In een veelomvattender zin is de Heere Jezus waarlijk en oneindig machtig, en op Hem rust de verlossing van Zijn volk krachtens goddelijke benoeming, terwijl Zijn welslagen verzekerd is doordat Hij verbonden wordt met goddelijke kracht. Laten wij ons geloof daarheen richten waar God onze hulp heeft beschikt. David was Gods uitverkorene, uitverkoren uit het volk, als een van henzelf, en uitverkoren tot de hoogste post in de staat. Zijn afkomst, uitverkiezing en verheffing waren bij uitstek een voorafschaduwing van de Heere Jezus, Die de Man van het volk, de Uitverkorene van God, en de Koning van Zijn Kerk is. Laten wij verhogen wie door God is verhoogd. Wee hun die Hem verachten, zij maken zich schuldig aan belediging van het hof voor de Heere der heirscharen, en tevens aan verwerping van de Zoon van God.

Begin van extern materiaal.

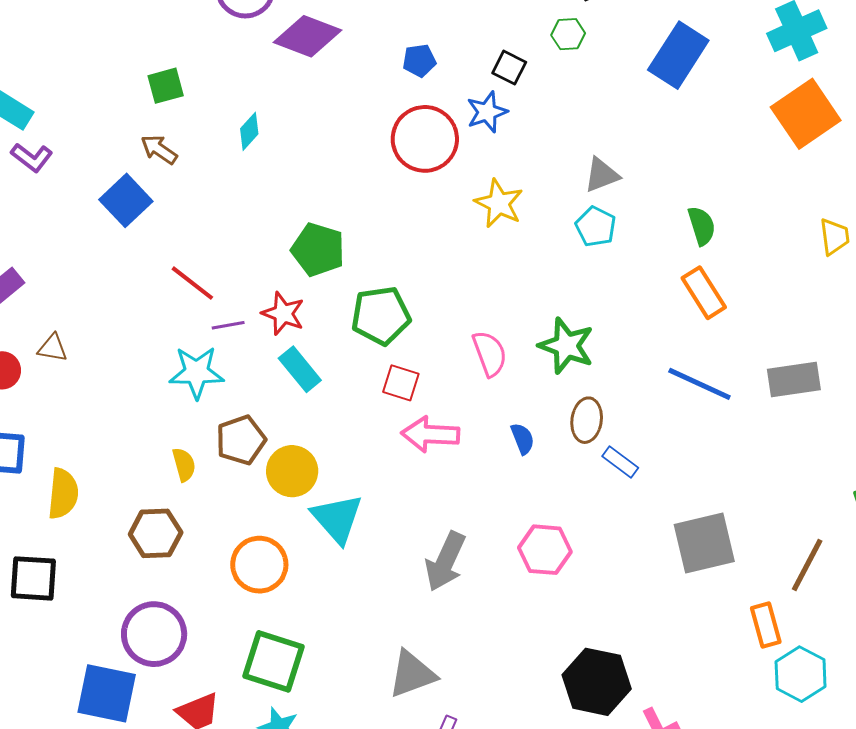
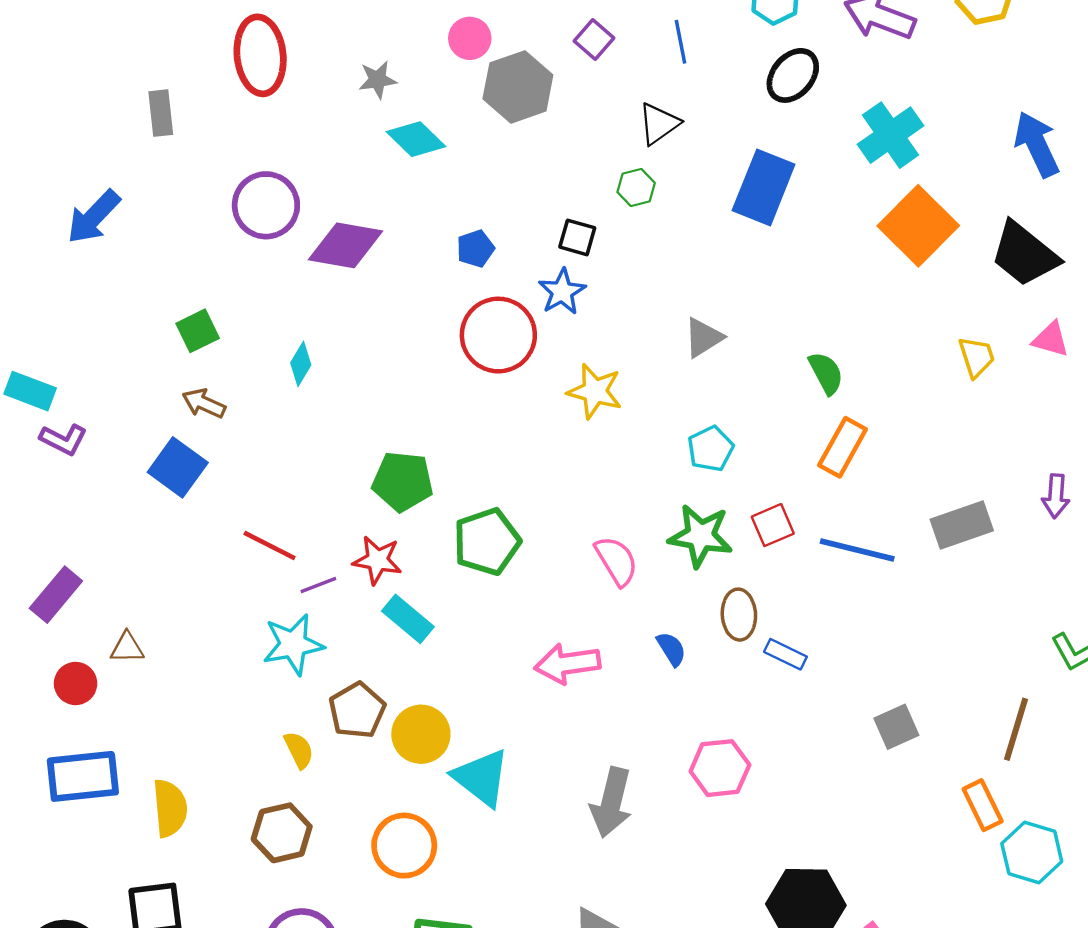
cyan pentagon: (596, 227) -> (711, 449), moved, turned 30
orange rectangle: (704, 293) -> (843, 447), turned 72
red square: (401, 383) -> (773, 525), moved, turned -30
gray square: (704, 543) -> (896, 727), size x0.6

David werd door de Heere ontdekt tussen de schaapskooien en herkend als een man met een rechtschapen inborst, vol geloof en moed, en derhalve geschikt om leider van Israël te zijn. De hand van Samuel zalfde David tot koning lang voordat hij de troon besteeg. Dit geldt ook voor de Vorst Immanuël; Hij werd om ons de Dienaar van de Heere, omdat de Vader voor ons in Hem een machtige Verlosser had gevonden. Daartoe rustte de Geest zonder beperking op Hem, om Hem geschikt te maken voor alle liefdestaken waarvoor Hij was afgezonderd.
Wij hebben geen zelfbenoemde en ongekwalificeerde Verlosser, maar een Verlosser Die door God is gezonden en van godswege werd toegerust voor Zijn werk. Onze Verlosser is tevens de Christus, of Gezalfde, van de Heere. De olie waarmee Hij gezalfd werd, is Gods eigen olie, heilige olie; Hij is van godswege toegerust met de Geest der heiligheid. De alvermogende kracht van God rust permanent op Jezus in Zijn werk als Verlosser en Heerser van Zijn volk. De volheid van de goddelijke kracht zal met Hem zijn. Op deze verbondsbelofte behoort in het gebed voor de Heere de nadruk gelegd te worden, want het grote gemis van de kerk van nu is kracht. Wij hebben alles behalve de goddelijke energie, en wij moeten nooit tevreden zijn voordat wij haar onder ons in volle werking zien.
Overweging:
Jezus moet onder ons zijn, en dan zal er geen gebrek aan kracht zijn in welke van onze kerkelijke instellingen ook.